Friday, November 23, 2012

China Mieville's wild worlds

Perdido Street Station and Un Lun Dun
By China Mieville
(Del Rey)

      The success of such tween series as Twilight, Hunger Games and Harry Potter (at least the latter books) has proven there's money to be made in the young adult market, especially with a science fiction or fantasy background. Many authors of non-tween lit have caught on and are writing their own. 
     One example you probably haven't found (but for which you should look) is China Mieville. The British author has been writing strange, complex  adult fantasy and weird fiction -- Embassytown, Kraken and The City and the City -- since at least 1999, but a few years ago cracked a young adult novel. He has just written a new one -- Railsea, which is sort of a fantasy take on Moby Dick (Mieville meets Melville) -- but instead I’m going to look at two of his older books: Perdido Street Station (2000), the first of several set in the fantasy world of Bas-Lag, where magic and steam technology mix, and Un Lun Dun (2007), a young adult novel set in UnLondon, a shadowy magical counterpart to the real world’s London, filled with people and things that fell through the cracks.


Original cover art for Perdido Street Station from Mugene.net

     Perdido was Mieville’s second published novel, and the second that I read. It also seems to be one of his most popular. I liked it better than anything I’d read recently except Windup Girl, and it had been sitting on my bookshelf for close to 10 years unread. (That sometimes happens when you buy as many books as I do; it’s not even a record.)
 Random House
     As I said above, it’s set in the fantasy world of bas-lag, specifically in and around the city of New Crobunzon, which was built amid the bones (in the rib cage) of an immense animal from long ago. It’s a land where magic (thaumaturgy) co-exists with industrial age tech, where monstrosities (some man-made) co-exist with humans.
     The plot revolves around Isaac, a sort of hermetic philosopher-scientist, who is approached by Yagharek, a garuda (a sort of winged man) who has lost his wings and wants Isaac to restore to him the power of flight (not necessarily with new wings). Yagharek doesn’t say how he lost his wings, but apparently it was for some crime in his native land. 
     While Isaac studies as many winged creatures as he can get his hands on (to figure out the best way to let Yagharek fly again), he purchases a cocoon containing a strange type of moth, and thus sets the book’s tragedy in motion. It grows into an immense moth-like humanoid creature that sucks people’s minds. Too much of the novel involves the quest to stop these creatures, actually, but the world and the creatures in this world are what make the book so enthralling.

     That's the main plot, but there other significant characters, including Lin -- Isaac’s lover, who is a khepri (a sort of red-skinned woman whose head is a giant beetle) and an artist (she secretes a substance that can be used for intricate sculptures) -- and the city of New Crobunzon itself.
      Eventually Yagharek’s crime is revealed, the threat of the moth men is arrested, and many people die. Everything does not end happily, although it ends less unhappily than it could have.

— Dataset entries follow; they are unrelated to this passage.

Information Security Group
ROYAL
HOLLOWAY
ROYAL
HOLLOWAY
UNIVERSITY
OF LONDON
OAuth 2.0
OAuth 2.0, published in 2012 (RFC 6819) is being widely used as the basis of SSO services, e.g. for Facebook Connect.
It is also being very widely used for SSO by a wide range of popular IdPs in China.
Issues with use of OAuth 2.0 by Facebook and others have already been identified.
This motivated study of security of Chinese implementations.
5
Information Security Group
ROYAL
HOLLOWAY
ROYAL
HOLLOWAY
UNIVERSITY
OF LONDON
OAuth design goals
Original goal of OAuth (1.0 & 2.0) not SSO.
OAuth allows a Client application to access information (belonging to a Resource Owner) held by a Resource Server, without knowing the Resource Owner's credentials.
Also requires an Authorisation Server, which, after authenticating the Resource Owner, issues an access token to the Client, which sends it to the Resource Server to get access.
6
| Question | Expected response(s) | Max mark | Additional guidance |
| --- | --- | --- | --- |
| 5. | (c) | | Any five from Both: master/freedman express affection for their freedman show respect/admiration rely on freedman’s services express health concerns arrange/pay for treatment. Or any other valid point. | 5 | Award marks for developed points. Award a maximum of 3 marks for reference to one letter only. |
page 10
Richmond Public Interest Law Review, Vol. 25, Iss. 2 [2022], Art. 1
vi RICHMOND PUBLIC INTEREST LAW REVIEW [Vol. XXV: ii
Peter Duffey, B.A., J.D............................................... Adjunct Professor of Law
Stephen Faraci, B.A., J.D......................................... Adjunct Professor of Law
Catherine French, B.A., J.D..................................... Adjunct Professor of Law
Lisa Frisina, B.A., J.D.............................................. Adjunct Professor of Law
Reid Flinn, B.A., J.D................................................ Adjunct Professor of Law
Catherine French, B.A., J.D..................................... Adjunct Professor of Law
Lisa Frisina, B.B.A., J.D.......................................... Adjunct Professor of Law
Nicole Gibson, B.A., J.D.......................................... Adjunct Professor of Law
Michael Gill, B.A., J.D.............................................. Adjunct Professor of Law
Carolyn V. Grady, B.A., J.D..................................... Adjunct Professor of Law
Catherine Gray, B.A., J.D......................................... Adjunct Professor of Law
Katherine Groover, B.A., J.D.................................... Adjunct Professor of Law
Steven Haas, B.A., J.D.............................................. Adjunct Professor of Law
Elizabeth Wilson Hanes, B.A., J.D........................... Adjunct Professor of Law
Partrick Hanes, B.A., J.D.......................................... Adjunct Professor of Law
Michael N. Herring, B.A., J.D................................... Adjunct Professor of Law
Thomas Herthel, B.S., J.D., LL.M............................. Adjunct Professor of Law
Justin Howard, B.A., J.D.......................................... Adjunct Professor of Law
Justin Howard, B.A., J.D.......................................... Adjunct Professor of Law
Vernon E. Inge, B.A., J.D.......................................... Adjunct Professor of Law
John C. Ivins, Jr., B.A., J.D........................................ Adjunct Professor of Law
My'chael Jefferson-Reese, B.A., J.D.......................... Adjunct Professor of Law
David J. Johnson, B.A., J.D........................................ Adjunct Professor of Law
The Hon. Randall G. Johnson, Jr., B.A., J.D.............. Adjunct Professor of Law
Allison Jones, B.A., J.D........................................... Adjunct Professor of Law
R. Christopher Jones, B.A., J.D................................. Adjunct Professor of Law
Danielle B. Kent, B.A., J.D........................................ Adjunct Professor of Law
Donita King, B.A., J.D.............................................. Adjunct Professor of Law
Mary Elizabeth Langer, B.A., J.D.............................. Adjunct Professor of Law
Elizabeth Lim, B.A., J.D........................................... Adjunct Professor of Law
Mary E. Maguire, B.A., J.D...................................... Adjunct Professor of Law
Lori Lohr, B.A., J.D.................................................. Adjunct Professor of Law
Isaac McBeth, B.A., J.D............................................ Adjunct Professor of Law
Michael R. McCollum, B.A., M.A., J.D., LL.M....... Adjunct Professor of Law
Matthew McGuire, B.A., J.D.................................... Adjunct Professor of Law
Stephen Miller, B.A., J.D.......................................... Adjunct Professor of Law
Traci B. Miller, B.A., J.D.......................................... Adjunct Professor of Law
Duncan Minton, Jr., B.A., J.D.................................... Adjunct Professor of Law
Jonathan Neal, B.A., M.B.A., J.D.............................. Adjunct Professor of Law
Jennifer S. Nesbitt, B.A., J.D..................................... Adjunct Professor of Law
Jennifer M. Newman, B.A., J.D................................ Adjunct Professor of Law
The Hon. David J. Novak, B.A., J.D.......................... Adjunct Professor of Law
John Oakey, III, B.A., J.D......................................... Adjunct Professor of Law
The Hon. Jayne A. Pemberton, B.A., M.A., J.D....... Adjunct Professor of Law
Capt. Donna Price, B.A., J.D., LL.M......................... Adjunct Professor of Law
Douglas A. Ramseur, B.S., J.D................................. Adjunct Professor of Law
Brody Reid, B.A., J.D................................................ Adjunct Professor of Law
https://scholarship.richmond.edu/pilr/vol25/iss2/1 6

Cover image from Amazon UK, featuring illustration by China Mieville
 
     Un Lun Dun similarly explores another world, full of many strange creatures and people, though this one is tethered quite clearly to London. Zanna and Deeba, two young girls, begin noticing strange phenomena, and references to Zanna -- the pretty, blond, popular one -- as “the Shwazzy,” which leads to their entering Un London, a distorted reflection of the familiar city full of discarded items and people, beset by a smog monster (nothing like the one Godzilla faced in the 1970s) and defended by “unbrellas” (umbrellas from London that are damaged so they can no longer serve their original functions).  
Random House
      The Shwazzy is the chosen one (from the French choisir, meaning to choose), as revealed by a talking book, but in their first skirmish with the smog monster and his allies, Zanna is incapacitated. Then Deeba discovers that one of Un London’s so-called defenders is really aiding the smog creature, and she must step into the Shwazzy’s role despite the book’s prophecy being revealed as more or less hooey.
     Un Lun Dun is also a little on the long side (though not as long as some of the of the Harry Potter series), but full of inventive characters and critters. Mieville himself drew the many little drawings that pepper the book.
     Other characters include a half-ghost boy and a sentient and ambulatory milk carton.
     Mieville eschews the usual fantasy quest cliches. For example, when Deeba is told that they have to find seven objects to complete a quest, and then learning that each object is only needed to obtain the following object, she decides they should just go and get the seventh one right away. (That object isn't a sword or amulet either, but an Un Gun, a revolver that does different things depending upon what has been placed into its chambers (seeds, ants, etc.).

     Mieville's other books feature concepts such as two cities that overlap the same geography, but the inhabitants are trained not to perceive the others, and the disappearance of  a giant squid from a museum which sparks an apocalypse.

     Mieville's not for all tastes, he's worth checking out if you're looking for inventive, dark urban fantasy.